[TEXT BLOCK]
Jen I swear my oh was the same. I won't go into it but one of the reasons I left is because I felt like a single parent, done everything on my own, he was out all the time , never done a night shift etc. When I split with him he all of a sudden wanted to see her all the time, do over nights. I told him he's not getting over nights coz he doesn't know what he's doing seen as he wouldn't do a night shift. 

When I told him all this his excise was 'its different, when you stayed here I could see her whenever I wanted'.... Yes, but U didn't!


----------



## Jennifurball

Exactly, I couldn't trust him anyway, in the rare times he did help, he didn't wash the bottles before sterilising, guessed on how much water to put in the steriliser, didn't hold her properly and I was on edge etc.

He thought I was gonna come back, can you believe that? After a row, maybe, but not when he is letting his family report me to SS. :cry:


----------



## teal

It is normal to question your decision :hugs: I know it's easier said that done but try not to let second guessing and what if's drive you crazy :hugs: 

The fact he thought you would go right back to him after allowing his family to involve ss speaks volumes about how little respect he has for you. You're being so, so strong :hugs: 

ps: I was getting confused because two of you lovely ladies are called Jen :haha: I'm a Jen too :D xx


----------



## Jennifurball

lol I guess that name means we are unlucky in love! :blush:

I know it is none of my business now but I have asked him to respect me by not seeing other women just yet, I just can't bear the thought, he said he wouldn't and for me not to, even if I wanted to, which I don't, how could I with a 3.5 month old baby!?

[TASK DETAILS]
Extend the forum thread about splitting up with a baby's father, picking up right after its last message. The data come from a separate source unrelated to the forum thread.

[DATA SEGMENT]
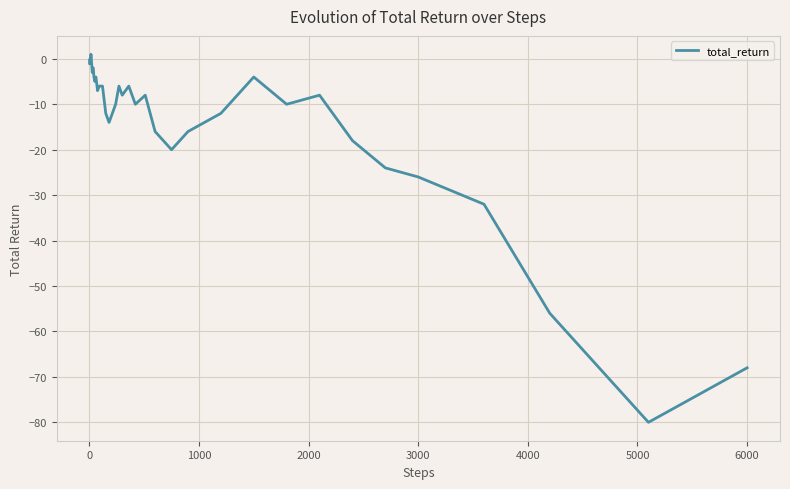

What is the minimum value shown in the chart?

-80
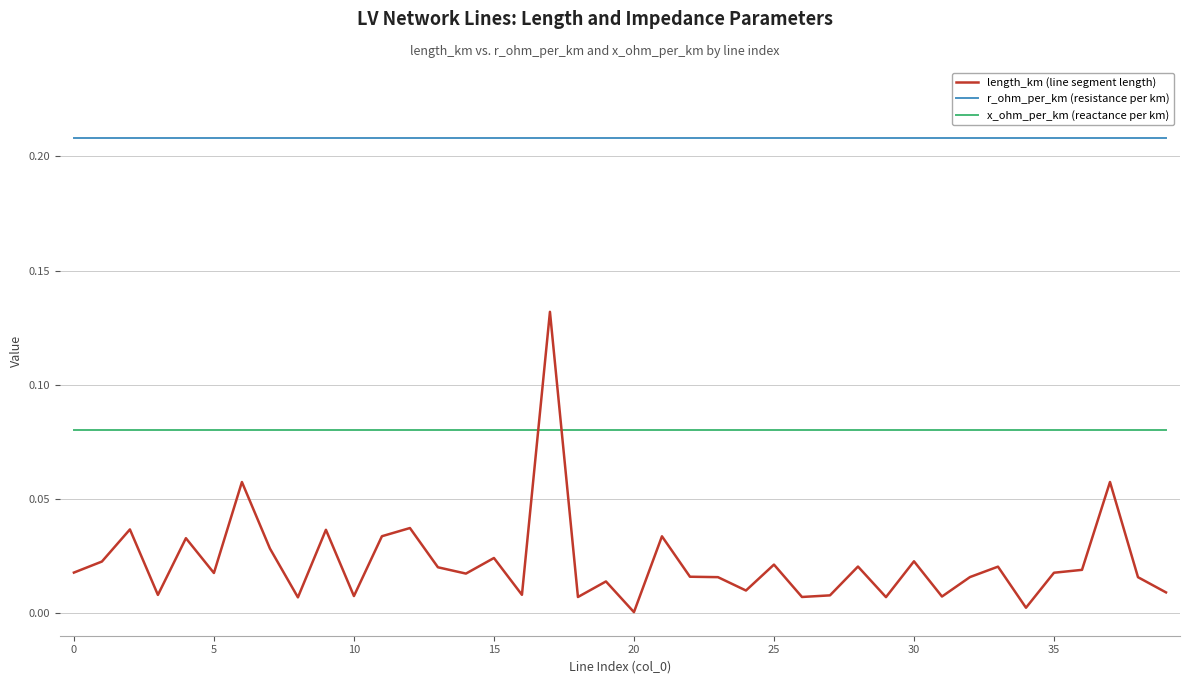

Which series has the largest total across all categories?

r_ohm_per_km (resistance per km)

[RESPONSE FOR THIS EXERCISE]
I don't think he will stick to it once he gets used to being single/speaking to friends etc but I made this decision and I have to stick to it.

You are right, to think I would take him back means he doesn't care how he treats me.


----------



## teal

Aww sweetie :hugs: I hope that you don't have to deal with him seeing someone else so soon. If he does then at least it's something else to show you you've made the right decision. From what you've said on your opening post he doesn't deserve to have you or your daughter in his life. You're the one who went through pregnancy and birth, have had your hormones all over the place, he should have been being supportive, not drinking and putting you through hell. 

I know it's hard now because it's still so raw but you really are so strong for getting you and your daughter out of that situation. It won't always feel like this :hugs: xx


----------



## Jennifurball

Thanks, stupid brain has woke me up again early and am going over things but I am starting to slowly accept that we will never be a couple again. Feels far too soon to think about other men but I know so many women who have found amazing men after leaving an abusive one, or maybe they are just normal men but seem amazing after having been treated so crap!


----------



## teal

Hope you're not too tired :hugs: I'm sure you will meet someone who is right for you, you deserve to be happy :hugs: xx


----------



## Jennifurball

He is making it easy for me to get over the split, because he is being a total b*****d with me. Grrr. :finger:


----------



## teal

Definitely use any shit he gives you to reinforce you've made the right decision :hugs: xx


----------



## Jennifurball

He is doing my head in, one minute he is ringing me with abuse, then ringing me to ask me out then saying it is my loss when I say no!! :wacko:


----------



## teal

:hugs: Why do these idiots think being abusive is going to win you over!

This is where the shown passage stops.